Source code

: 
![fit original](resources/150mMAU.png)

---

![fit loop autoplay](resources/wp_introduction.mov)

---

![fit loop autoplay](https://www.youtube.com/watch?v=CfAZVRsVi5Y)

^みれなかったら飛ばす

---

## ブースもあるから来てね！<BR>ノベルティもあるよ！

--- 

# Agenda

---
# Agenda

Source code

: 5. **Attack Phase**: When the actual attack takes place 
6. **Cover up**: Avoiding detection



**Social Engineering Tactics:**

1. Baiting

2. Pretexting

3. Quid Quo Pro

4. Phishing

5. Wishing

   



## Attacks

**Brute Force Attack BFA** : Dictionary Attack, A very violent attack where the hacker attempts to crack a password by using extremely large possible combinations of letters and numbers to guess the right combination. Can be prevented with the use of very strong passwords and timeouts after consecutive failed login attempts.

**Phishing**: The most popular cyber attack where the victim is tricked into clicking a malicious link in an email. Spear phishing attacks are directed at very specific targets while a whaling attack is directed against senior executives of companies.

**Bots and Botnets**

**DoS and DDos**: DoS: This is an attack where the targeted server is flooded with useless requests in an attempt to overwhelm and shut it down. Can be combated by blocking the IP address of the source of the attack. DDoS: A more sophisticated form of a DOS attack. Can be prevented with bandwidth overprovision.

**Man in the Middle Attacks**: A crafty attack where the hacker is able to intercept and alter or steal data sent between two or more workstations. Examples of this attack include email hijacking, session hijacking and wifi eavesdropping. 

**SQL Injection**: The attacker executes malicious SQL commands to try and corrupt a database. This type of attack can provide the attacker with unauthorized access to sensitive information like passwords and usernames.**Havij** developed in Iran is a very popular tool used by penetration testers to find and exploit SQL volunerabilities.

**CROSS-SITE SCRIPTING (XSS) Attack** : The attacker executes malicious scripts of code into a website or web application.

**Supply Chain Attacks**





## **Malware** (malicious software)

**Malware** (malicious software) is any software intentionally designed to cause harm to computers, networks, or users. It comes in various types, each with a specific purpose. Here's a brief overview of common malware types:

# [ABOUT THIS TASK]
Change every "attacker" in the records to "adversary" and leave everything else as it is.

# [ANSWER SPACE]
Source code

: 
![fit original](resources/150mMAU.png)

---

![fit loop autoplay](resources/wp_introduction.mov)

---

![fit loop autoplay](https://www.youtube.com/watch?v=CfAZVRsVi5Y)

^みれなかったら飛ばす

---

## ブースもあるから来てね！<BR>ノベルティもあるよ！

--- 

# Agenda

---
# Agenda

Source code

: 5. **Attack Phase**: When the actual attack takes place 
6. **Cover up**: Avoiding detection



**Social Engineering Tactics:**

1. Baiting

2. Pretexting

3. Quid Quo Pro

4. Phishing

5. Wishing

   



## Attacks

**Brute Force Attack BFA** : Dictionary Attack, A very violent attack where the hacker attempts to crack a password by using extremely large possible combinations of letters and numbers to guess the right combination. Can be prevented with the use of very strong passwords and timeouts after consecutive failed login attempts.

**Phishing**: The most popular cyber attack where the victim is tricked into clicking a malicious link in an email. Spear phishing attacks are directed at very specific targets while a whaling attack is directed against senior executives of companies.

**Bots and Botnets**

**DoS and DDos**: DoS: This is an attack where the targeted server is flooded with useless requests in an attempt to overwhelm and shut it down. Can be combated by blocking the IP address of the source of the attack. DDoS: A more sophisticated form of a DOS attack. Can be prevented with bandwidth overprovision.

**Man in the Middle Attacks**: A crafty attack where the hacker is able to intercept and alter or steal data sent between two or more workstations. Examples of this attack include email hijacking, session hijacking and wifi eavesdropping. 

**SQL Injection**: The adversary executes malicious SQL commands to try and corrupt a database. This type of attack can provide the adversary with unauthorized access to sensitive information like passwords and usernames.**Havij** developed in Iran is a very popular tool used by penetration testers to find and exploit SQL volunerabilities.

**CROSS-SITE SCRIPTING (XSS) Attack** : The adversary executes malicious scripts of code into a website or web application.

**Supply Chain Attacks**





## **Malware** (malicious software)

**Malware** (malicious software) is any software intentionally designed to cause harm to computers, networks, or users. It comes in various types, each with a specific purpose. Here's a brief overview of common malware types:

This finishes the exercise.